→ **Activity**:
Could you copy every one of the following rows line for line, keeping each character unchanged?

--

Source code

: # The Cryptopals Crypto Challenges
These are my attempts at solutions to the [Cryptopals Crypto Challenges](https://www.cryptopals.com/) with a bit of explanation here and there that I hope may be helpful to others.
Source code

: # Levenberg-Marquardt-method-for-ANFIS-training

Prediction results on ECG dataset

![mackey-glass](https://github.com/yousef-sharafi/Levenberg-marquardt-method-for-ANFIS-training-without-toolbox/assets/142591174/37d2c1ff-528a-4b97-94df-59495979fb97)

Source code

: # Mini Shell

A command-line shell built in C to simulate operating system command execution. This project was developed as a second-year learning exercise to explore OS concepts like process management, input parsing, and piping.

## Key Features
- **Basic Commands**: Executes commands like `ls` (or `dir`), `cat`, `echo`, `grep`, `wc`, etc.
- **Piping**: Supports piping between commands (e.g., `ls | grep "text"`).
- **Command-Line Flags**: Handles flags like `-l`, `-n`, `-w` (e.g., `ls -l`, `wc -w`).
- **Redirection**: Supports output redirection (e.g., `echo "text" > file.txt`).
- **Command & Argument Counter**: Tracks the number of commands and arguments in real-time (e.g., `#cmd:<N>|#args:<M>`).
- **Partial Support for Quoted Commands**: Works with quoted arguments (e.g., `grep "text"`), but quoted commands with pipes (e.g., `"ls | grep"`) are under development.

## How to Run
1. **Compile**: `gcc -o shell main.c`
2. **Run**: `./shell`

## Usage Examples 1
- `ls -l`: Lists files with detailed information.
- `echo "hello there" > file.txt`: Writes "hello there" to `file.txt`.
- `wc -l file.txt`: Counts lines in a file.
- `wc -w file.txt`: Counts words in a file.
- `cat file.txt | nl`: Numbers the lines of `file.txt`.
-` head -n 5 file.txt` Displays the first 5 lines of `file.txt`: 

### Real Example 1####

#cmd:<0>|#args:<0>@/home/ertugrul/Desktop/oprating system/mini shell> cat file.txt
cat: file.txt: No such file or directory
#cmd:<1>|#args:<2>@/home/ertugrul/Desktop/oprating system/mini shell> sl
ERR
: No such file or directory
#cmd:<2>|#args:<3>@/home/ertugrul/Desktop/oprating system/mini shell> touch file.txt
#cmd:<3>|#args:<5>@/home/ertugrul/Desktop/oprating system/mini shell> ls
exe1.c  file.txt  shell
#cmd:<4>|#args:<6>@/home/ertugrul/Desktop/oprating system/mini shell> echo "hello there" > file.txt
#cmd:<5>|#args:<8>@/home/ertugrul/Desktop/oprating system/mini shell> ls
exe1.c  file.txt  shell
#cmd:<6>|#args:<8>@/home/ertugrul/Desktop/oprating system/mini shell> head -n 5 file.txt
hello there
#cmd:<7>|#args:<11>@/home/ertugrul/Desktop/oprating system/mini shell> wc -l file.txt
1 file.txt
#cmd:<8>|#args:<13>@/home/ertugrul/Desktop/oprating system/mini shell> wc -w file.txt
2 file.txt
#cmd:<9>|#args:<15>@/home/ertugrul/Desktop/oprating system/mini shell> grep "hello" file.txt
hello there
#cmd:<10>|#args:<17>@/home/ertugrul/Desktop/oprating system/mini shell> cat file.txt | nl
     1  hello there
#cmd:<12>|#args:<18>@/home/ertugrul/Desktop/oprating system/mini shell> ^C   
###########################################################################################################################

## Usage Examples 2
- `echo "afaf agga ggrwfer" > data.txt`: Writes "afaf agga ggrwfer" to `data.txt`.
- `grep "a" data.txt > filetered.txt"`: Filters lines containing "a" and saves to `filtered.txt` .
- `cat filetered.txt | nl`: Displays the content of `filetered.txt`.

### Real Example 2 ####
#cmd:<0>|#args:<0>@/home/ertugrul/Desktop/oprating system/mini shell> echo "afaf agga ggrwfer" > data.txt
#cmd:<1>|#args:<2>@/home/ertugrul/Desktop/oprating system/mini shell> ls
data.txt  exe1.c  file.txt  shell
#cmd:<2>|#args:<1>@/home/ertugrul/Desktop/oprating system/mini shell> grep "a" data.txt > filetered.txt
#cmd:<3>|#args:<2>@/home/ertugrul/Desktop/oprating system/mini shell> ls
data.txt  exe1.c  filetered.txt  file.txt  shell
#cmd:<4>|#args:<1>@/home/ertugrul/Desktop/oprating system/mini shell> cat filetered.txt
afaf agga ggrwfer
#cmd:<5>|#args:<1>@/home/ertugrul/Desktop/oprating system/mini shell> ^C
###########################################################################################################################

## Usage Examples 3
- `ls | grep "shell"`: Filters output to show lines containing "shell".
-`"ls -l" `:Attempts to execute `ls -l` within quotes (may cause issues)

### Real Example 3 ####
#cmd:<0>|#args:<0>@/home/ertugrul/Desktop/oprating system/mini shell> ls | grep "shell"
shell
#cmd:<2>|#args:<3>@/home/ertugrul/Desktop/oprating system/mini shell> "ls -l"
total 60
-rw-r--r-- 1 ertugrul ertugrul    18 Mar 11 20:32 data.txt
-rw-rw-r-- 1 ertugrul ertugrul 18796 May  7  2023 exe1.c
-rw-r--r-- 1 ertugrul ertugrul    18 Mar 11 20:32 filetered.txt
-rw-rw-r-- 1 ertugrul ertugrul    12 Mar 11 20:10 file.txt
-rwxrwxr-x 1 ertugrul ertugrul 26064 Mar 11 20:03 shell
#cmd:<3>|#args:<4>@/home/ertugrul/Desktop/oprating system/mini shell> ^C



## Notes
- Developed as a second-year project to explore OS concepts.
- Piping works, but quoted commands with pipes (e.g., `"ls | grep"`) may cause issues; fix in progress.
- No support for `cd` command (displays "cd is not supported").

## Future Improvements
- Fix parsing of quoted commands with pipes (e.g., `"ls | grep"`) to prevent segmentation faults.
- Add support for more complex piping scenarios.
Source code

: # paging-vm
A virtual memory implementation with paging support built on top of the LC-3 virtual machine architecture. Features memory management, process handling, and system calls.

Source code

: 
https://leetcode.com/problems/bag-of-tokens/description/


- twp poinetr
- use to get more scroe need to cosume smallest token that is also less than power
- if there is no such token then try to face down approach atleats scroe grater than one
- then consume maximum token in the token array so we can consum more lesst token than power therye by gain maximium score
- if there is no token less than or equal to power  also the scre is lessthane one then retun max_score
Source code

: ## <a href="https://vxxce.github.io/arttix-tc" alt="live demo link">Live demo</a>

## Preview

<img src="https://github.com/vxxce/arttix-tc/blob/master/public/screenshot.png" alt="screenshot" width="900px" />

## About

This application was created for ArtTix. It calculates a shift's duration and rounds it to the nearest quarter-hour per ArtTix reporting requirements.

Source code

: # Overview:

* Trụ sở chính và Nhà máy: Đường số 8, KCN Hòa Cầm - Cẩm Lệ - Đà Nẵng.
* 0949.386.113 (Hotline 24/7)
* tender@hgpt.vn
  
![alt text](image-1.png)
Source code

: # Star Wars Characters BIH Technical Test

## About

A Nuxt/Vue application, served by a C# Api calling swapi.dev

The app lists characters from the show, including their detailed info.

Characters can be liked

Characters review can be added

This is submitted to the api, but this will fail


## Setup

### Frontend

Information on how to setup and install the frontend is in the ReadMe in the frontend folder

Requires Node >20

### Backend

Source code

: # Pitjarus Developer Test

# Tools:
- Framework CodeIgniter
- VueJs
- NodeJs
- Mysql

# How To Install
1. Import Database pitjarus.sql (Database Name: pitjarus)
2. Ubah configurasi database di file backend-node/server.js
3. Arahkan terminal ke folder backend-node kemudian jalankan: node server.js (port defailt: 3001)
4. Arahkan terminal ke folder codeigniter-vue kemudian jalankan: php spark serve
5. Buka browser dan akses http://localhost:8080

--

→ **Exercise output**:
Source code

: # The Cryptopals Crypto Challenges
These are my attempts at solutions to the [Cryptopals Crypto Challenges](https://www.cryptopals.com/) with a bit of explanation here and there that I hope may be helpful to others.
Source code

: # Levenberg-Marquardt-method-for-ANFIS-training

Prediction results on ECG dataset

![mackey-glass](https://github.com/yousef-sharafi/Levenberg-marquardt-method-for-ANFIS-training-without-toolbox/assets/142591174/37d2c1ff-528a-4b97-94df-59495979fb97)

Source code

: # Mini Shell

A command-line shell built in C to simulate operating system command execution. This project was developed as a second-year learning exercise to explore OS concepts like process management, input parsing, and piping.

## Key Features
- **Basic Commands**: Executes commands like `ls` (or `dir`), `cat`, `echo`, `grep`, `wc`, etc.
- **Piping**: Supports piping between commands (e.g., `ls | grep "text"`).
- **Command-Line Flags**: Handles flags like `-l`, `-n`, `-w` (e.g., `ls -l`, `wc -w`).
- **Redirection**: Supports output redirection (e.g., `echo "text" > file.txt`).
- **Command & Argument Counter**: Tracks the number of commands and arguments in real-time (e.g., `#cmd:<N>|#args:<M>`).
- **Partial Support for Quoted Commands**: Works with quoted arguments (e.g., `grep "text"`), but quoted commands with pipes (e.g., `"ls | grep"`) are under development.

## How to Run
1. **Compile**: `gcc -o shell main.c`
2. **Run**: `./shell`

## Usage Examples 1
- `ls -l`: Lists files with detailed information.
- `echo "hello there" > file.txt`: Writes "hello there" to `file.txt`.
- `wc -l file.txt`: Counts lines in a file.
- `wc -w file.txt`: Counts words in a file.
- `cat file.txt | nl`: Numbers the lines of `file.txt`.
-` head -n 5 file.txt` Displays the first 5 lines of `file.txt`: 

### Real Example 1####

#cmd:<0>|#args:<0>@/home/ertugrul/Desktop/oprating system/mini shell> cat file.txt
cat: file.txt: No such file or directory
#cmd:<1>|#args:<2>@/home/ertugrul/Desktop/oprating system/mini shell> sl
ERR
: No such file or directory
#cmd:<2>|#args:<3>@/home/ertugrul/Desktop/oprating system/mini shell> touch file.txt
#cmd:<3>|#args:<5>@/home/ertugrul/Desktop/oprating system/mini shell> ls
exe1.c  file.txt  shell
#cmd:<4>|#args:<6>@/home/ertugrul/Desktop/oprating system/mini shell> echo "hello there" > file.txt
#cmd:<5>|#args:<8>@/home/ertugrul/Desktop/oprating system/mini shell> ls
exe1.c  file.txt  shell
#cmd:<6>|#args:<8>@/home/ertugrul/Desktop/oprating system/mini shell> head -n 5 file.txt
hello there
#cmd:<7>|#args:<11>@/home/ertugrul/Desktop/oprating system/mini shell> wc -l file.txt
1 file.txt
#cmd:<8>|#args:<13>@/home/ertugrul/Desktop/oprating system/mini shell> wc -w file.txt
2 file.txt
#cmd:<9>|#args:<15>@/home/ertugrul/Desktop/oprating system/mini shell> grep "hello" file.txt
hello there
#cmd:<10>|#args:<17>@/home/ertugrul/Desktop/oprating system/mini shell> cat file.txt | nl
     1  hello there
#cmd:<12>|#args:<18>@/home/ertugrul/Desktop/oprating system/mini shell> ^C   
###########################################################################################################################

## Usage Examples 2
- `echo "afaf agga ggrwfer" > data.txt`: Writes "afaf agga ggrwfer" to `data.txt`.
- `grep "a" data.txt > filetered.txt"`: Filters lines containing "a" and saves to `filtered.txt` .
- `cat filetered.txt | nl`: Displays the content of `filetered.txt`.

### Real Example 2 ####
#cmd:<0>|#args:<0>@/home/ertugrul/Desktop/oprating system/mini shell> echo "afaf agga ggrwfer" > data.txt
#cmd:<1>|#args:<2>@/home/ertugrul/Desktop/oprating system/mini shell> ls
data.txt  exe1.c  file.txt  shell
#cmd:<2>|#args:<1>@/home/ertugrul/Desktop/oprating system/mini shell> grep "a" data.txt > filetered.txt
#cmd:<3>|#args:<2>@/home/ertugrul/Desktop/oprating system/mini shell> ls
data.txt  exe1.c  filetered.txt  file.txt  shell
#cmd:<4>|#args:<1>@/home/ertugrul/Desktop/oprating system/mini shell> cat filetered.txt
afaf agga ggrwfer
#cmd:<5>|#args:<1>@/home/ertugrul/Desktop/oprating system/mini shell> ^C
###########################################################################################################################

## Usage Examples 3
- `ls | grep "shell"`: Filters output to show lines containing "shell".
-`"ls -l" `:Attempts to execute `ls -l` within quotes (may cause issues)

### Real Example 3 ####
#cmd:<0>|#args:<0>@/home/ertugrul/Desktop/oprating system/mini shell> ls | grep "shell"
shell
#cmd:<2>|#args:<3>@/home/ertugrul/Desktop/oprating system/mini shell> "ls -l"
total 60
-rw-r--r-- 1 ertugrul ertugrul    18 Mar 11 20:32 data.txt
-rw-rw-r-- 1 ertugrul ertugrul 18796 May  7  2023 exe1.c
-rw-r--r-- 1 ertugrul ertugrul    18 Mar 11 20:32 filetered.txt
-rw-rw-r-- 1 ertugrul ertugrul    12 Mar 11 20:10 file.txt
-rwxrwxr-x 1 ertugrul ertugrul 26064 Mar 11 20:03 shell
#cmd:<3>|#args:<4>@/home/ertugrul/Desktop/oprating system/mini shell> ^C



## Notes
- Developed as a second-year project to explore OS concepts.
- Piping works, but quoted commands with pipes (e.g., `"ls | grep"`) may cause issues; fix in progress.
- No support for `cd` command (displays "cd is not supported").

## Future Improvements
- Fix parsing of quoted commands with pipes (e.g., `"ls | grep"`) to prevent segmentation faults.
- Add support for more complex piping scenarios.
Source code

: # paging-vm
A virtual memory implementation with paging support built on top of the LC-3 virtual machine architecture. Features memory management, process handling, and system calls.

Source code

: 
https://leetcode.com/problems/bag-of-tokens/description/


- twp poinetr
- use to get more scroe need to cosume smallest token that is also less than power
- if there is no such token then try to face down approach atleats scroe grater than one
- then consume maximum token in the token array so we can consum more lesst token than power therye by gain maximium score
- if there is no token less than or equal to power  also the scre is lessthane one then retun max_score
Source code

: ## <a href="https://vxxce.github.io/arttix-tc" alt="live demo link">Live demo</a>

## Preview

<img src="https://github.com/vxxce/arttix-tc/blob/master/public/screenshot.png" alt="screenshot" width="900px" />

## About

This application was created for ArtTix. It calculates a shift's duration and rounds it to the nearest quarter-hour per ArtTix reporting requirements.

Source code

: # Overview:

* Trụ sở chính và Nhà máy: Đường số 8, KCN Hòa Cầm - Cẩm Lệ - Đà Nẵng.
* 0949.386.113 (Hotline 24/7)
* tender@hgpt.vn
  
![alt text](image-1.png)
Source code

: # Star Wars Characters BIH Technical Test

## About

A Nuxt/Vue application, served by a C# Api calling swapi.dev

The app lists characters from the show, including their detailed info.

Characters can be liked

Characters review can be added

This is submitted to the api, but this will fail


## Setup

### Frontend

Information on how to setup and install the frontend is in the ReadMe in the frontend folder

Requires Node >20

### Backend

Source code

: # Pitjarus Developer Test

# Tools:
- Framework CodeIgniter
- VueJs
- NodeJs
- Mysql

# How To Install
1. Import Database pitjarus.sql (Database Name: pitjarus)
2. Ubah configurasi database di file backend-node/server.js
3. Arahkan terminal ke folder backend-node kemudian jalankan: node server.js (port defailt: 3001)
4. Arahkan terminal ke folder codeigniter-vue kemudian jalankan: php spark serve
5. Buka browser dan akses http://localhost:8080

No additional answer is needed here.